After Anthropic’s Claude Mythos, OpenAI Releases GPT-5.5-Cyber, A Cybersecurity Focused Model

OpenAI has been stung recent progress Anthropic has made — Anthropic might’ve surpassed it in revenue, and also in terms of private market valuations — but the company is fighting back.

OpenAI CEO Sam Altman announced GPT-5.5-Cyber, a frontier AI model built specifically for cybersecurity, with a rollout beginning immediately to what the company is calling “critical cyber defenders.” The move is a direct response to Anthropic’s Claude Mythos Preview, which landed in April 2026 and made waves for its ability to autonomously discover zero-day vulnerabilities across every major operating system and web browser. Anthropic restricted Mythos to a select group of partners under Project Glasswing — a deliberate, cautious rollout that OpenAI now appears determined to match and undercut.

sam altman dario amodei

The Context: Anthropic’s Momentum Is Real

Anthropic’s rise has been hard to ignore. Its annualised revenue jumped from $9 billion at the end of 2025 to more than $30 billion by April 2026 — a 233% surge in a single quarter, fuelled largely by Claude Code’s dominance in the developer market. On secondary markets, Anthropic’s implied valuation crossed $1 trillion, eclipsing OpenAI’s $880 billion on platforms like Forge Global. More damaging to OpenAI’s ego than the numbers, perhaps, is the shift in enterprise sentiment: Anthropic now holds 32% of the enterprise LLM API market versus OpenAI’s 25%, with seven out of ten new customers choosing Claude.

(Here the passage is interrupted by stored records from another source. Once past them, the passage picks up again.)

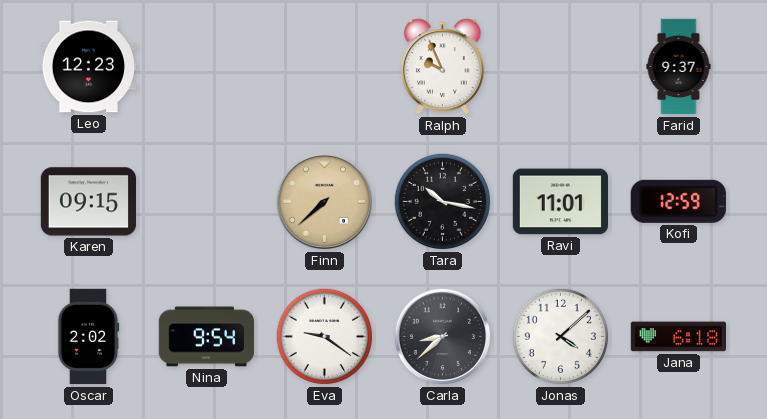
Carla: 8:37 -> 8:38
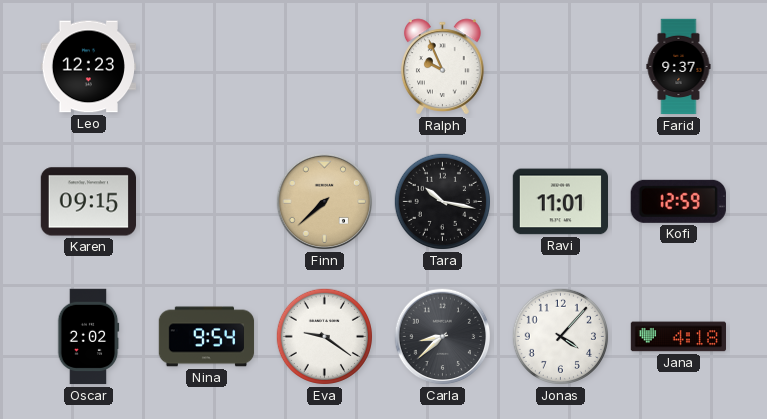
Jonas: 4:08 -> 4:07
Jana: 6:18 -> 4:18
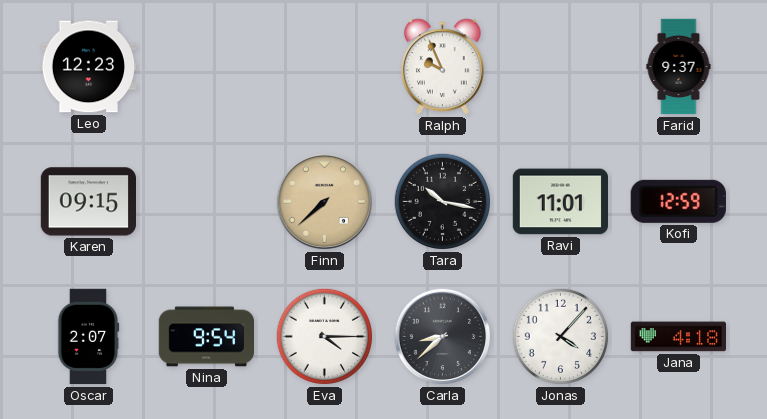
Oscar: 2:02 -> 2:07
Eva: 9:21 -> 4:15
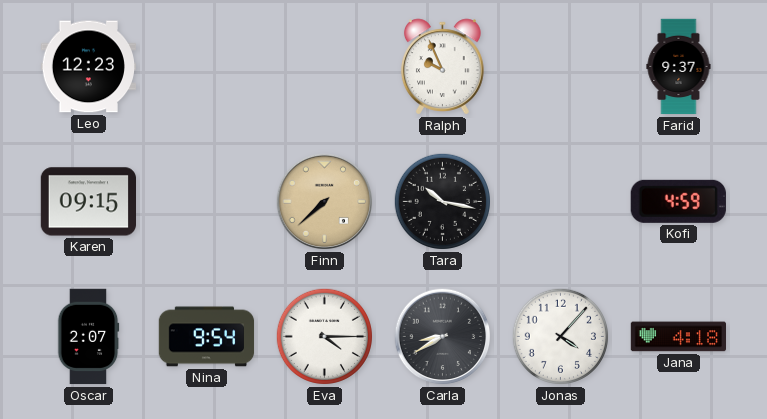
Ravi: 11:01 -> none
Kofi: 12:59 -> 4:59
Carla: 8:38 -> 8:40
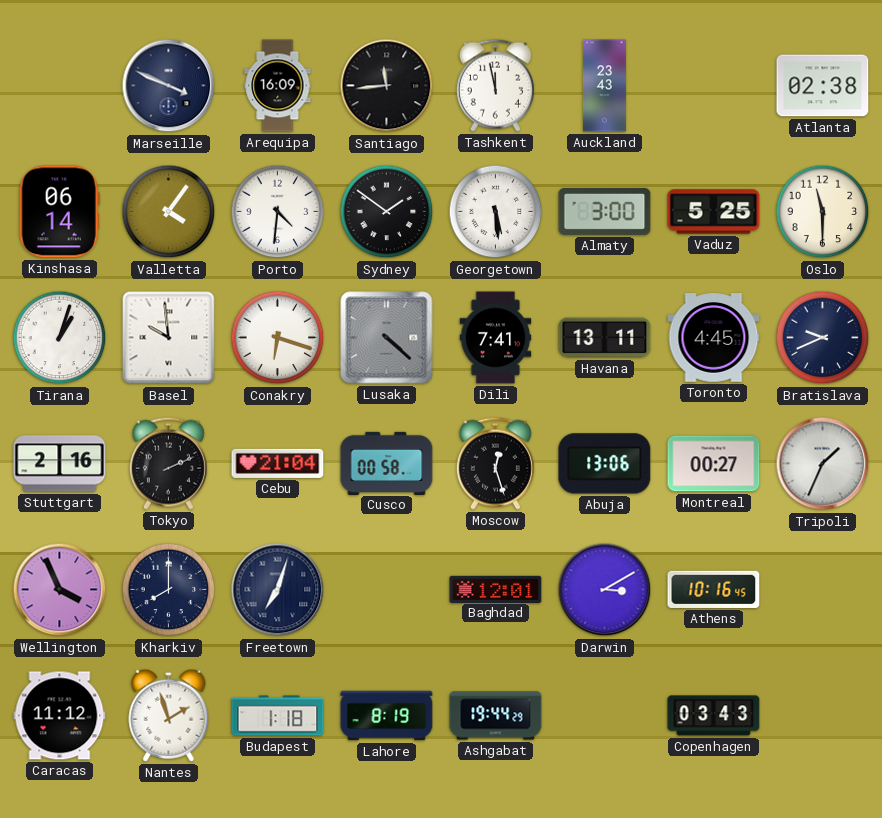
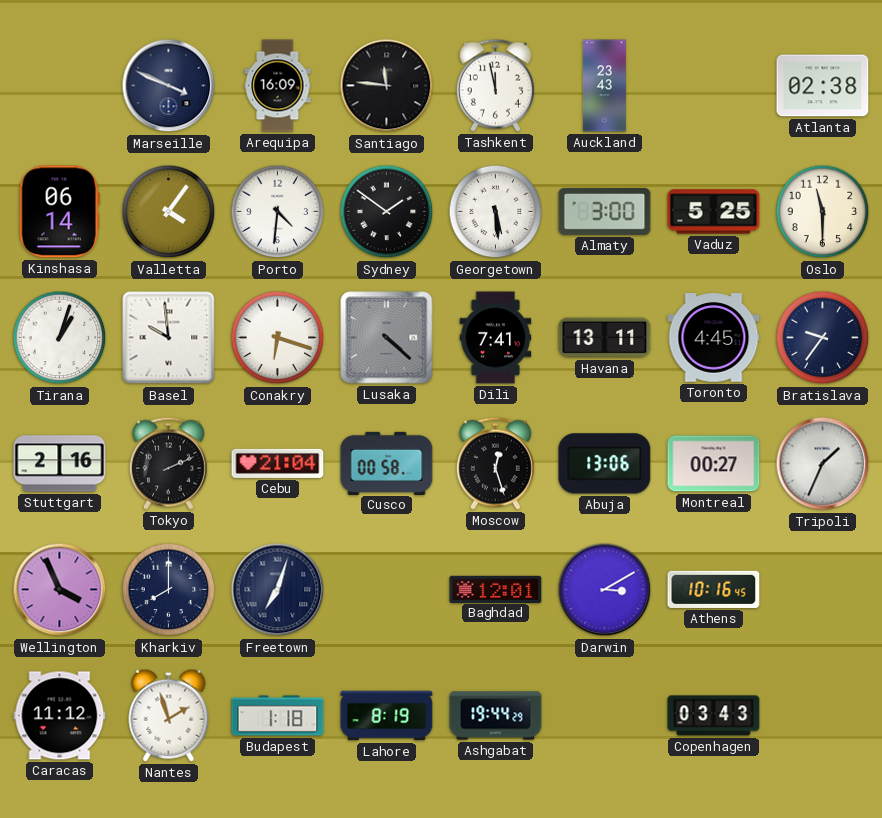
Santiago: 11:44 -> 11:46
Bratislava: 9:41 -> 9:36
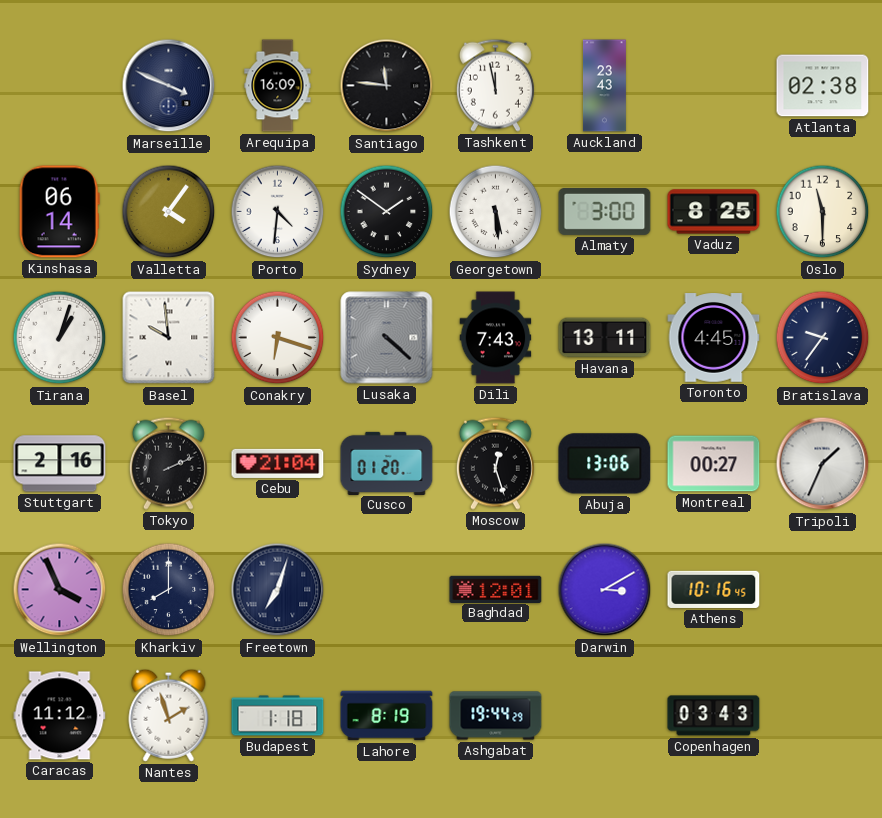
Vaduz: 5:25 -> 8:25
Dili: 7:41 -> 7:43
Cusco: 00:58 -> 01:20
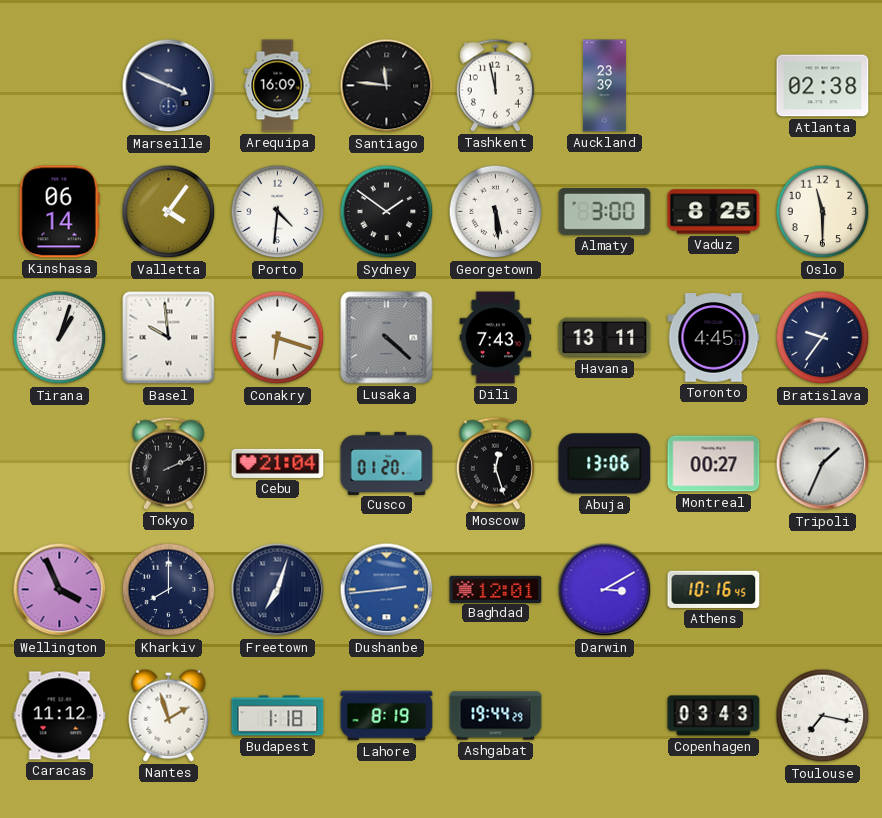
Auckland: 23:43 -> 23:39
Stuttgart: 2:16 -> none
Dushanbe: none -> 2:44
Toulouse: none -> 7:17
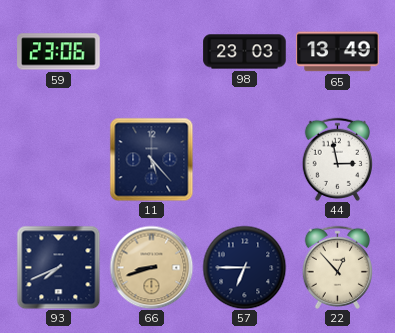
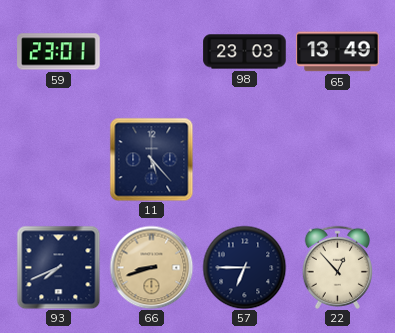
59: 23:06 -> 23:01
44: 2:58 -> none
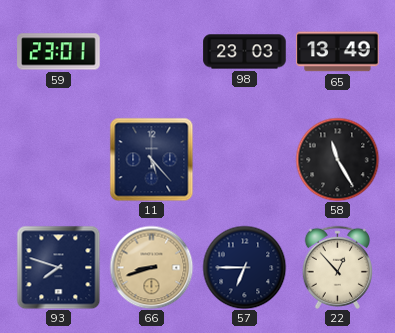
58: none -> 11:25
93: 7:41 -> 7:48
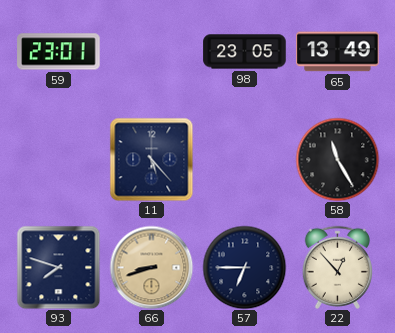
98: 23:03 -> 23:05
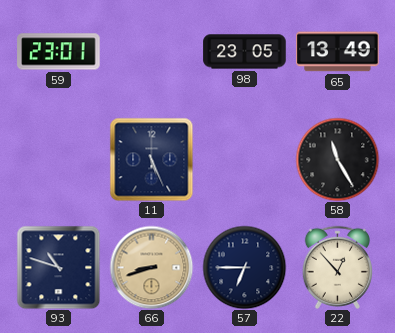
11: 5:23 -> 5:26
93: 7:48 -> 10:48
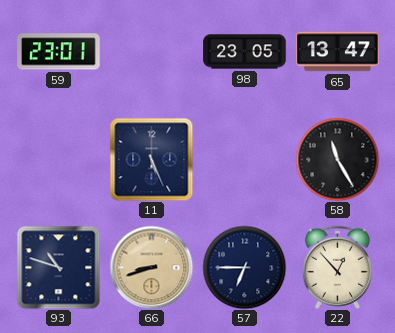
65: 13:49 -> 13:47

The Mythos launch sharpened that narrative further. Anthropic positioned the model as so capable — and so dangerous — that it declined to release it publicly at all. US AI Czar David Sacks accused Anthropic of “using fear as a marketing tool,” but even he conceded that the cybersecurity findings were “more on the legitimate side.” George Hotz pushed back harder, calling the alarm overblown — but the coverage was relentless, and Anthropic owned the news cycle.

What OpenAI Is Doing Differently

Where Anthropic restricted Mythos to a curated allow-list and declined to name a release date for broader access, OpenAI’s approach with GPT-5.5-Cyber is notably more expansive. Altman said the company would “work with the entire ecosystem and the government to figure out trusted access for cyber” and wants to “rapidly help secure companies and infrastructure.” That framing — urgent, collaborative, open — is a pointed contrast to Anthropic’s tightly controlled consortium model.

The government angle is particularly strategic. Earlier this year, OpenAI secured a deal to deploy its models on classified military networks after the Department of War designated Anthropic a supply chain risk and shut it out of federal contracts. That rupture left a significant gap in US government AI infrastructure — one OpenAI is now positioned to fill further with a dedicated cybersecurity model and an explicit pitch to the national security establishment.

The Product Race in Cybersecurity AI

Anthropic has been building toward this moment for a while. The company discovered the first AI-orchestrated cyber espionage attack late last year, attributing it to China, and published research showing Claude agents could autonomously find and exploit vulnerabilities in blockchain smart contracts worth millions. The Mythos Preview built on that foundation — finding thousands of zero-day flaws across critical software with less human guidance than any previous model.

OpenAI has not yet published technical benchmarks for GPT-5.5-Cyber or detailed what specific capabilities distinguish it from Mythos. Cybersecurity buyers — whether in enterprise or government — will want evidence of how GPT-5.5-Cyber stacks up against Claude Mythos, and will look to evaluate the two models against each other.

What’s Really at Stake

This is as much a narrative battle as a product battle. Anthropic has built a reputation as the safety-first lab that takes the hardest calls seriously — even when it costs them government contracts. OpenAI is betting that “rapid” and “collaborative” beats “cautious” and “restricted” when it comes to winning the cybersecurity market. Both propositions have merit. The companies are, in effect, making different arguments about what trustworthiness looks like in high-stakes AI deployment.

What is clear is that cybersecurity has become the defining arena for the next phase of the AI race. Frontier labs are no longer just competing on coding benchmarks or chatbot quality. They are competing on who can credibly claim to make the internet safer — while simultaneously releasing models that make it more dangerous. That tension isn’t going away, and GPT-5.5-Cyber is the latest move in a game with no obvious endgame.